Monday, April 28, 2008

"Deception" a dud for Jackman and McGregor


By Kirk Honeycutt
2 hours, 51 minutes ago


LOS ANGELES (Hollywood Reporter) -
"Deception" will deceive
very few viewers as an all-too-obvious setup leads to a
foregone conclusion featuring forgettable characters. When the
best thing about a movie is its cinematography and art
direction, you know you're in trouble.

Why Hugh Jackman was so excited by Mark Bomback's script to
star and produce the film is as big a mystery as why such
talents-on-a-roll as Ewan McGregor and Michelle Williams joined
the cast. The Fox film opens Friday; box office will be tame.

The background to this movie about a woman's disappearance
and a multimillion-dollar heist is an anonymous sex club for
upper-crust Manhattanites, so Fox might lure some adults,
especially males, hoping for hot action. But even the sex
scenes are too perfunctory to turn up the heat.

McGregor plays a dull corporate auditor with seemingly no
personal life, family or friends. In other words, a sitting
duck for Jackman's predatory attorney, whose playboy lifestyle
seduces the guileless accountant.
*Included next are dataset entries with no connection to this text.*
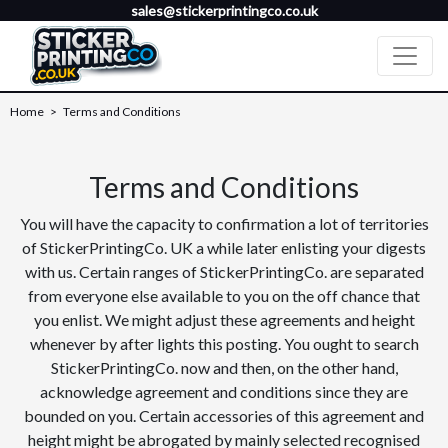
sales@stickerprintingco.co.uk
Home
>
Terms and Conditions
Terms and Conditions
You will have the capacity to confirmation a lot of territories
of StickerPrintingCo. UK a while later enlisting your digests
with us. Certain ranges of StickerPrintingCo. are separated
from everyone else available to you on the off chance that
you enlist. We might adjust these agreements and height
whenever by after lights this posting. You ought to search
StickerPrintingCo. now and then, on the other hand,
acknowledge agreement and conditions since they are
bounded on you. Certain accessories of this agreement and
height might be abrogated by mainly selected recognised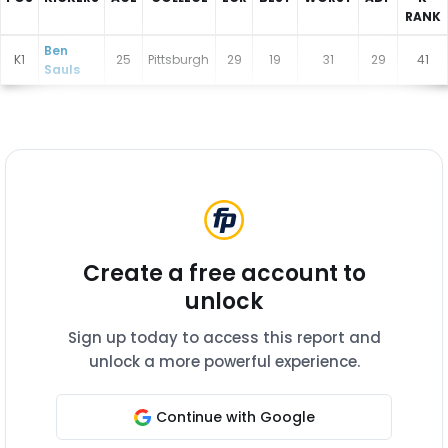
RANK
New York Giants Depth Charts
Ben
K1
25
Pittsburgh
29
19
31
29
41
Sauls
Create a free account to
unlock
Sign up today to access this report and
unlock a more powerful experience.
Continue with Google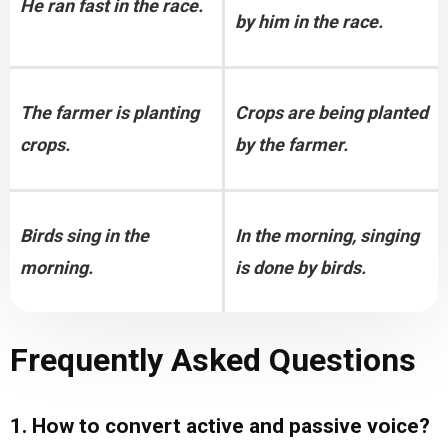
He ran fast in the race.
by him in the race.
The farmer is planting 
Crops are being planted 
crops.
by the farmer.
Birds sing in the 
In the morning, singing 
morning.
is done by birds.
Frequently Asked Questions
1. How to convert active and passive voice?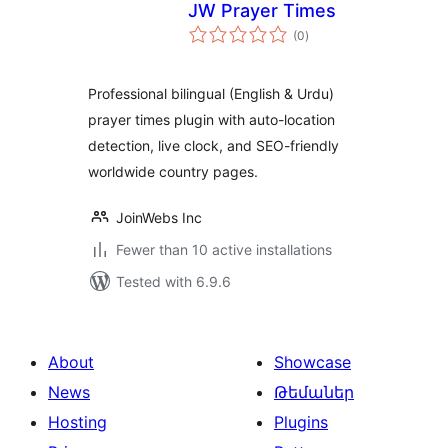
JW Prayer Times
total
(0
)
ratings
Professional bilingual (English & Urdu)
prayer times plugin with auto-location
detection, live clock, and SEO-friendly
worldwide country pages.
JoinWebs Inc
Fewer than 10 active installations
Tested with 6.9.6
About
Showcase
News
Թեմաներ
Hosting
Plugins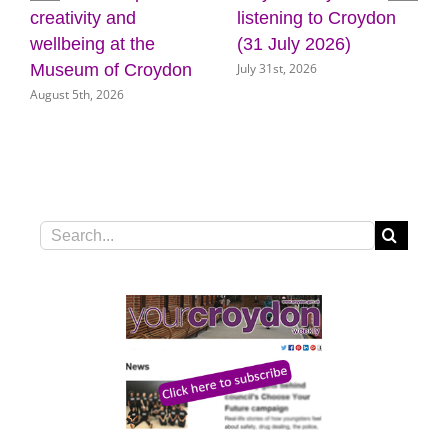
listening to Croydon
plans for new front
e
(31 July 2026)
door for key council
July 31st, 2026
oydon
services
July 31st, 2026
Search
for: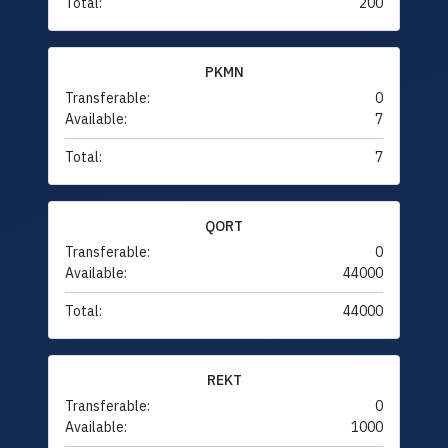
Total:
200
PKMN
Transferable:
0
Available:
7
Total:
7
QORT
Transferable:
0
Available:
44000
Total:
44000
REKT
Transferable:
0
Available:
1000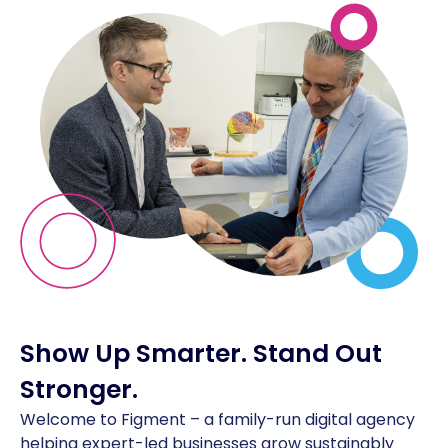
Show Up Smarter.
Stand Out
Stronger.
Welcome to Figment – a family-run digital agency
helping expert-led businesses grow sustainably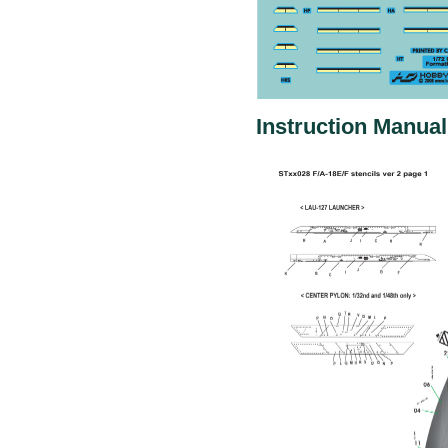
Instruction Manual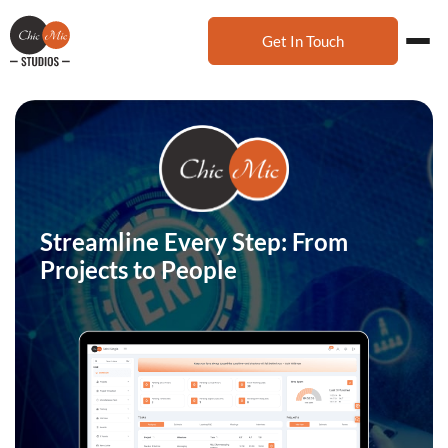
Get In Touch
Streamline Every Step: From
Projects to People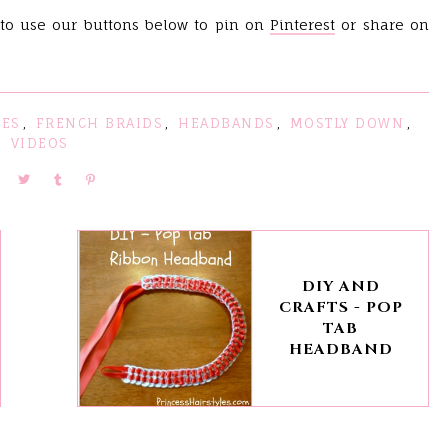
 to use our buttons below to pin on
Pinteres
t
or share on
LES
,
FRENCH BRAIDS
,
HEADBANDS
,
MOSTLY DOWN
,
VIDEOS
DIY AND
CRAFTS - POP
TAB
HEADBAND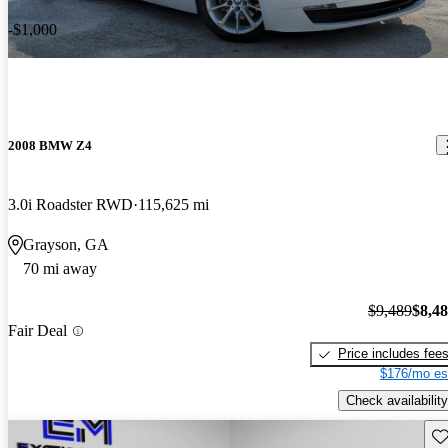
-$1,000
2008 BMW Z4
3.0i Roadster RWD
115,625 mi
Grayson, GA
70 mi away
$9,489
$8,4
Fair Deal
Price includes fee
$176/mo es
Check availability
Sav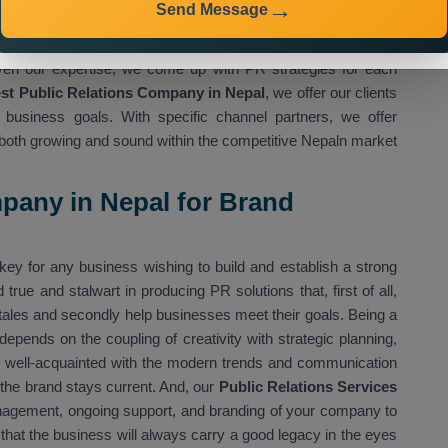
Send Message
ervices in Nepal,
we make sure information is relayed to the
 Media Tricks Pvt. Ltd.
provide its services for healthcare,
 Given our expertise, we come up with PR strategies for each
st Public Relations Company in Nepal
, we offer our clients
ir business goals. With specific channel partners, we offer
 is both growing and sound within the competitive Nepaln market
pany in Nepal for Brand
key for any business wishing to build and establish a strong
 true and stalwart in producing PR solutions that, first of all,
s tales and secondly help businesses meet their goals. Being a
t depends on the coupling of creativity with strategic planning,
s well-acquainted with the modern trends and communication
 the brand stays current. And, our
Public Relations Services
anagement, ongoing support, and branding of your company to
 that the business will always carry a good legacy in the eyes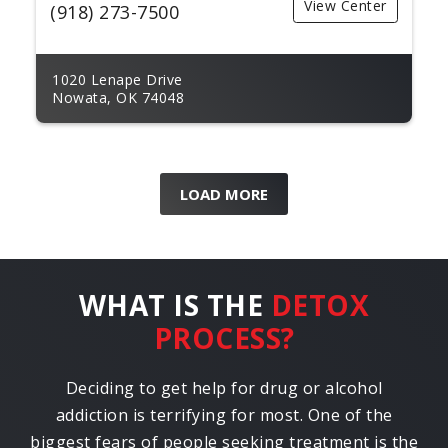
View Center
(918) 273-7500
1020 Lenape Drive
Nowata, OK 74048
LOAD MORE
WHAT IS THE
DETOX
PROCESS?
Deciding to get help for drug or alcohol
addiction is terrifying for most. One of the
biggest fears of people seeking treatment is the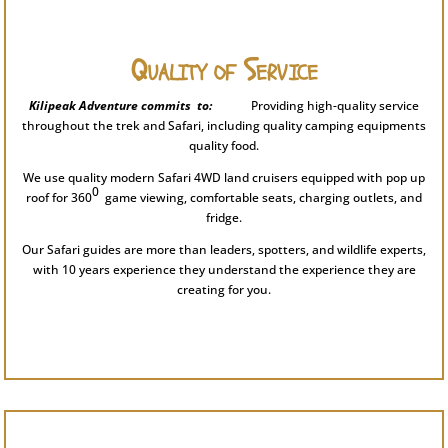
Quality of Service
Kilipeak Adventure commits to:
Providing high-quality service
throughout the trek and Safari, including quality camping equipments
quality food.
We use quality modern Safari 4WD land cruisers equipped with pop up
0
roof for 360
game viewing, comfortable seats, charging outlets, and
fridge.
Our Safari guides are more than leaders, spotters, and wildlife experts,
with 10 years experience they understand the experience they are
creating for you.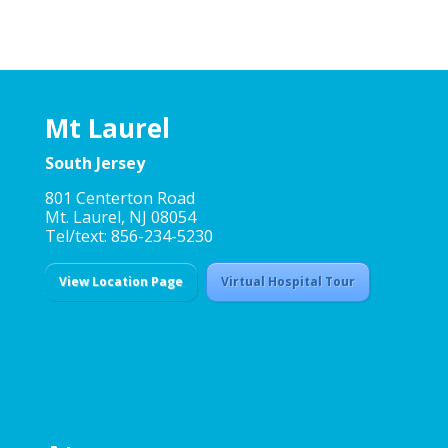
Mt Laurel
South Jersey
801 Centerton Road
Mt. Laurel, NJ 08054
Tel/text: 856-234-5230
View Location Page
Virtual Hospital Tour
Jackman then introduces him
to "The List," mobile phone numbers of similar high-powered
workaholics who hook up for hotel sex where bodily fluid but no
names are exchanged.

These one-night adventures in "intimacy without intricacy,"
as one date puts it, have a certain softcore giddiness for
viewers, especially when Natasha Henstridge and Charlotte
Rampling
turn up. McGregor falls for a one-nighter, a fragile
beauty (Williams) he only knows as S. Then he is knocked out,
she is abducted and an unlikely thriller takes hold.

Every plot turn reeks of implausibility, but least
convincing of all are the characters, all extreme cases with
little to attract audience sympathy. Could anyone be as naive
as McGregor's mousy, bespectacled shut-in? Is any villain's
ulterior motives so transparent as Jackman's? And has any
director, even a first-timer like commercial filmmaker Marcel
Langenegger, ever telegraphed so many punches?

Rather than paying attention to the lame melodrama, one
instead thrills to the sleekness of Dante Spinotti's lighting
and the inherent drama in Patrizia von Brandenstein's
white-on-black and black-on-white color scheme.